Effects	W-ZHNB		W-GLM		M-ZHNB		M-GLM
	Est	SE	Est	SE	Est	SE	Est	SE
SNDE	−0.1517	0.0601	−0.1502	0.0619	−0.1455	0.0759	−0.1456	0.0798
SNIE	0.0003	0.0024	−0.0018	0.0117	0.0073	0.0313	−0.0008	0.0268
STE	−0.1519	0.0602	−0.1520	0.0602	−0.1528	0.0797	−0.1465	0.0830

for Lactococcus. Standard errors were estimated via 1000 bootstraps. None of the four models found any significant mediation effects of the two OTUs. Notably, M-ZHNB tended to produce larger estimates of SNIE (Lactobacillus: −0.0021, 95% CI: −0.0317, 0.0275; Lactococcus: 0.0073, 95% CI: −0.024, 0.0386) than W-ZHNB (Lactobacillus: −0.0002, 95% CI:−0.0017, 0.0013; Lactococcus: 0.0003, 95% CI: −0.0021, 0.0027).

4. Discussion

In this study, we developed an innovative mediation counterfactual framework for the microbiome as a mediator to adopt the zero-inflation characteristics of the microbial mediator. In particular, we incorporated the inverse probability weighting method for parameter estimations and used zero-hurdle models for the zero-inflated mediator in the count data form. We showed that a zero-inflated mediator can be decomposed into two components of which the first part is for whether an OTU presents for the subject, and the second part is for a unit increase in outcome with the OTU’s increase. We also constructed the bootstrap standard errors for the microbial variables in a real-data application and provided the corresponding empirical confidence intervals. Simulation studies demonstrated the robust performance of the proposed method in terms of the mediation effect estimation, including both direct and indirect effects. It was shown that the weighting-based approach has less bias than the model-based approach when consonant or dissonant effects are present in the microbiome data. If the true models are known, model-based mediation models should work well, theoretically. However, the true models of the relationship between exposure to the mediator, mediator to the outcome, and exposure to the outcome are usually unknown, especially when dealing with complex human microbiome data. The weighing-based mediation model can avoid the specification of the outcome model and exposure–covariate interactions, resulting a more robust estimation for the unknown true relationships. In addition, the simulation revealed that ZHNB models fit the microbiome mediator better than GLM, especially when excessive zeros were present. In the DIABIMMUNE dataset, model-based M-ZHNB models estimated larger SNIE than W-ZHNB for both taxa Lactobacilllus and Lactococcus.

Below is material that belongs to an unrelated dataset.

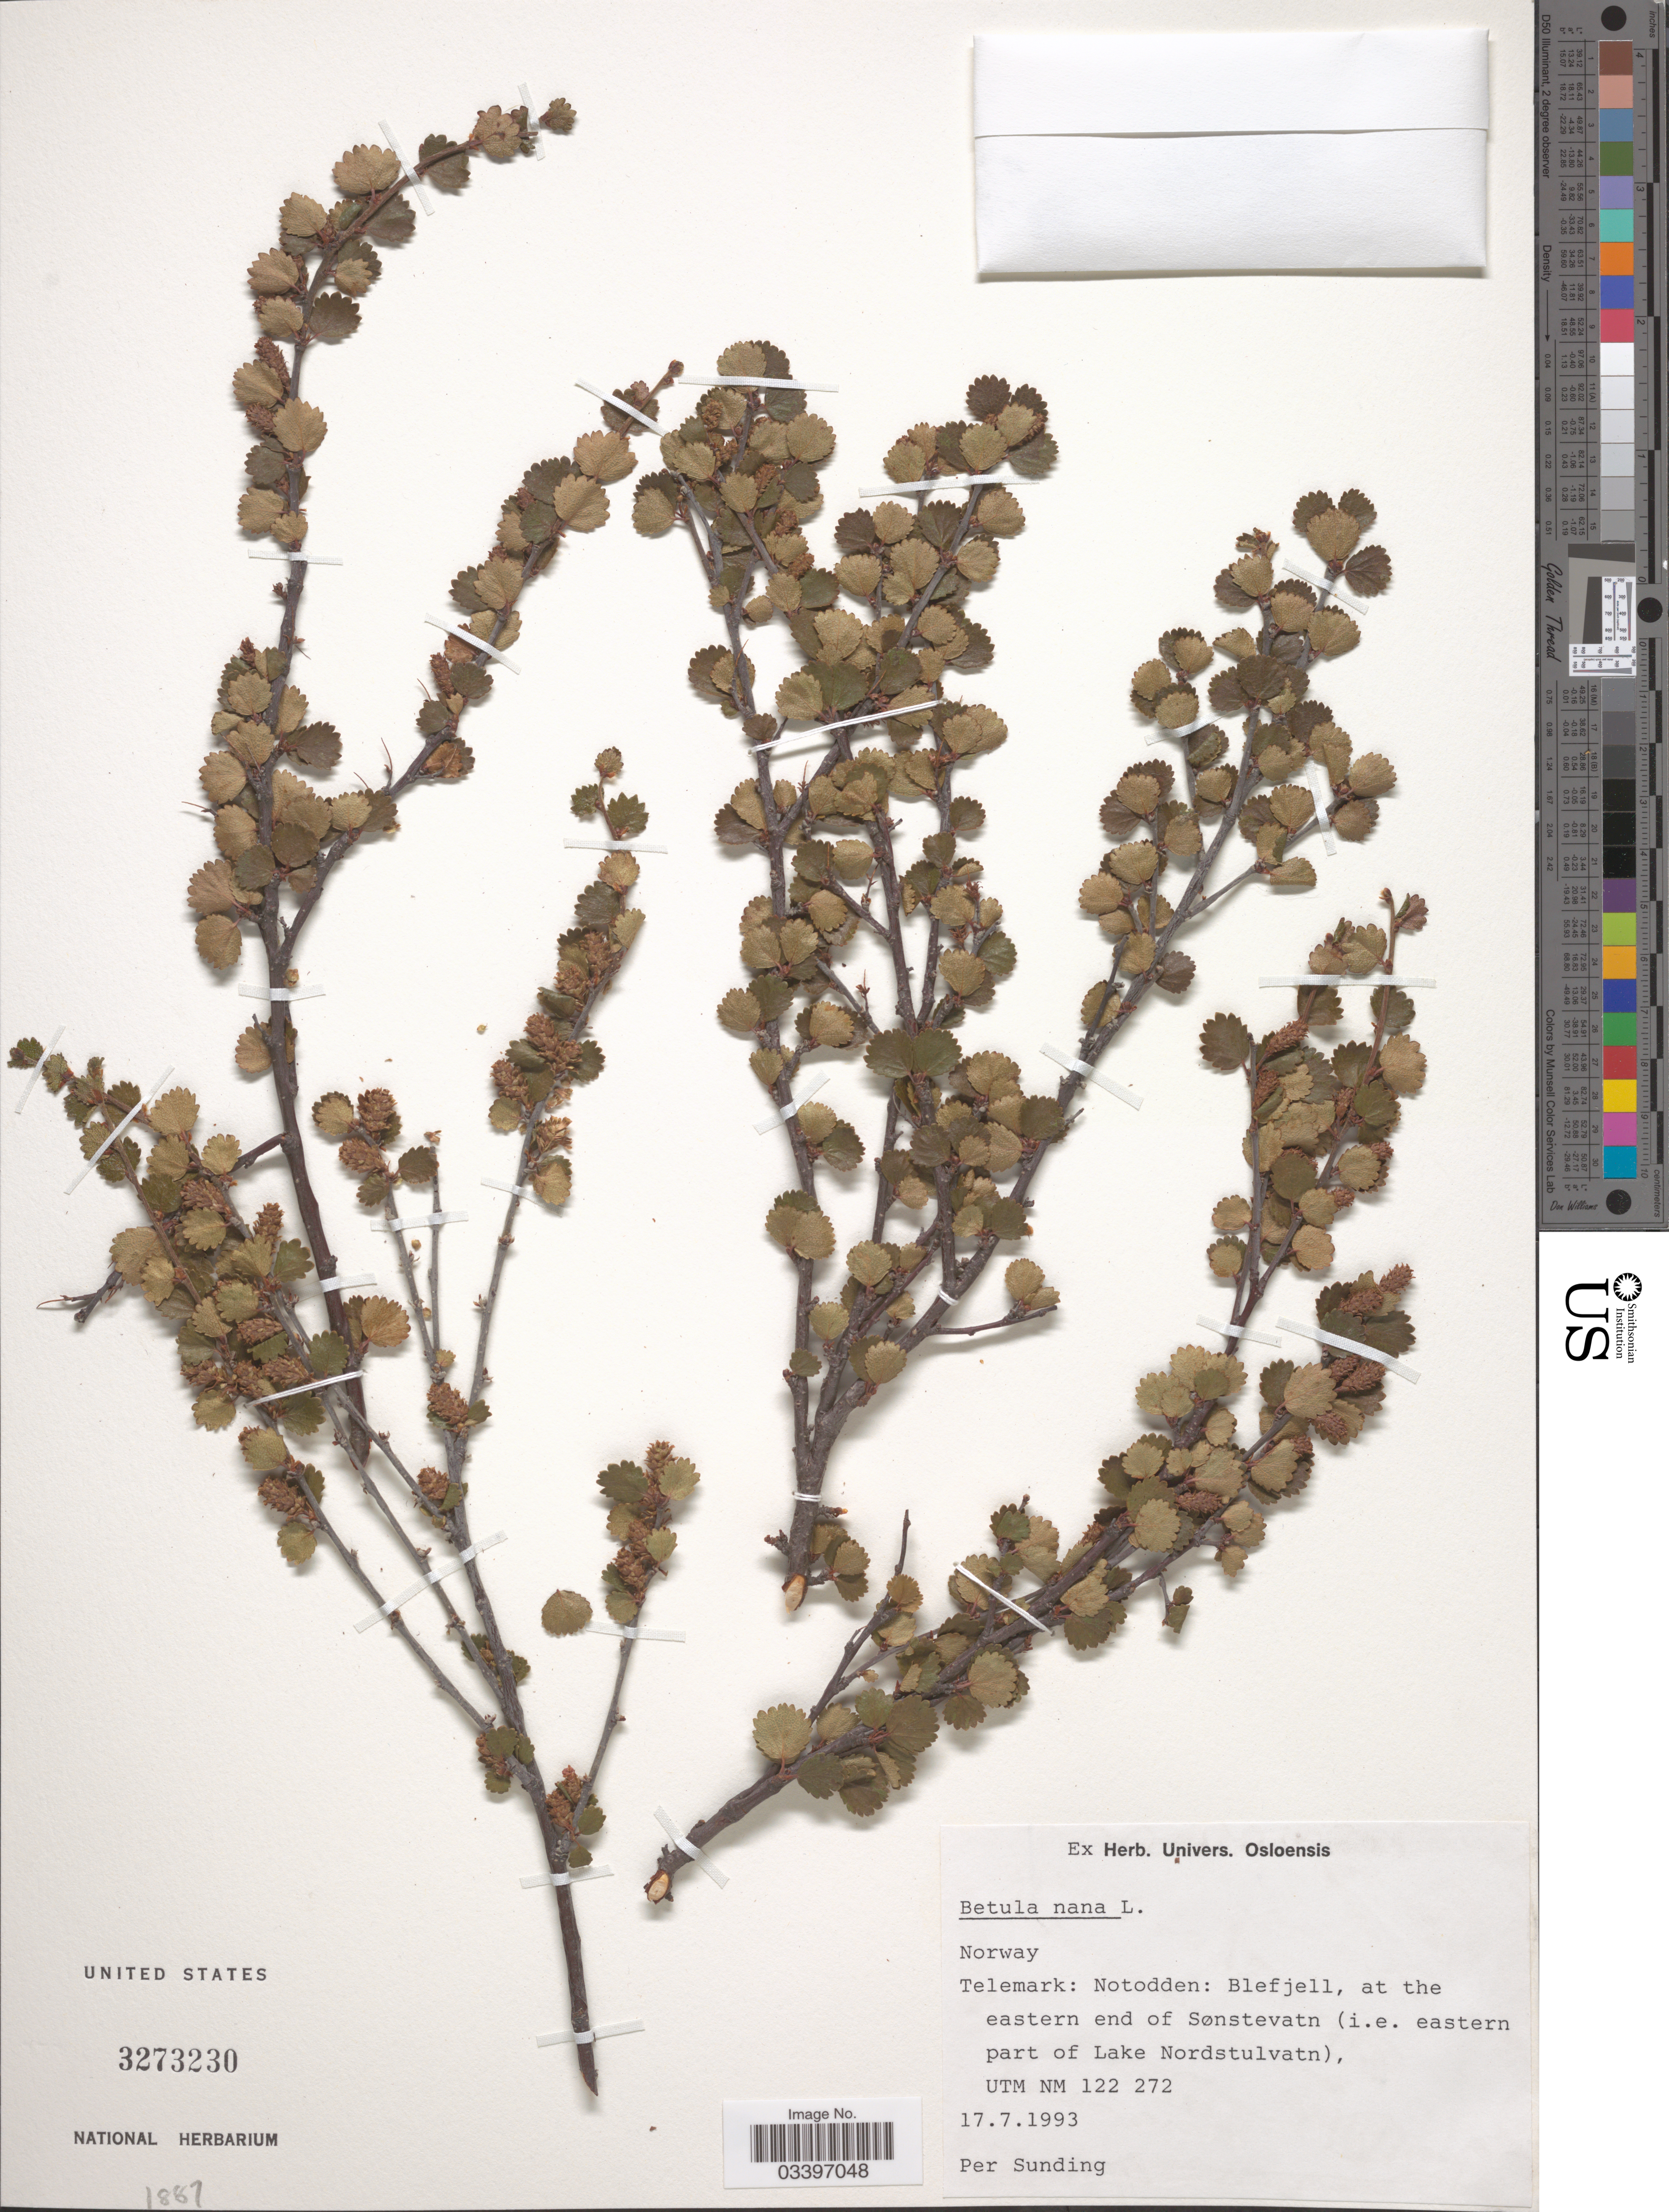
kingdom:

Several extensions of our proposed approach could be explored in the future. We considered the situation where both exposure and outcome are binary. One natural extension is to accommodate multilevel or continuous exposure and/or outcomes. Although our framework can handle microbiome count data as mediators, it would be desirable to extend microbiome count data to relative abundance in the proposed weighting mediation framework in future research. The human microbiota is a dynamic ecosystem that can interact within itself and change over time. In this study, we focused on the mediation effect of a single time point of one OTU to address the knowledge gap of existing mediation frameworks being unable to handle the overdispersion and zero-inflation problems produced by OTU abundances. Multiple OTUs could result in interaction effects among the taxa as microbiome mediators, which would be our next step to explore. The dynamic change in the OTUs is interesting, so it would be important to explore the meaning of a mediation effect of OTUs. We will investigate longitudinal human microbiota data in the future.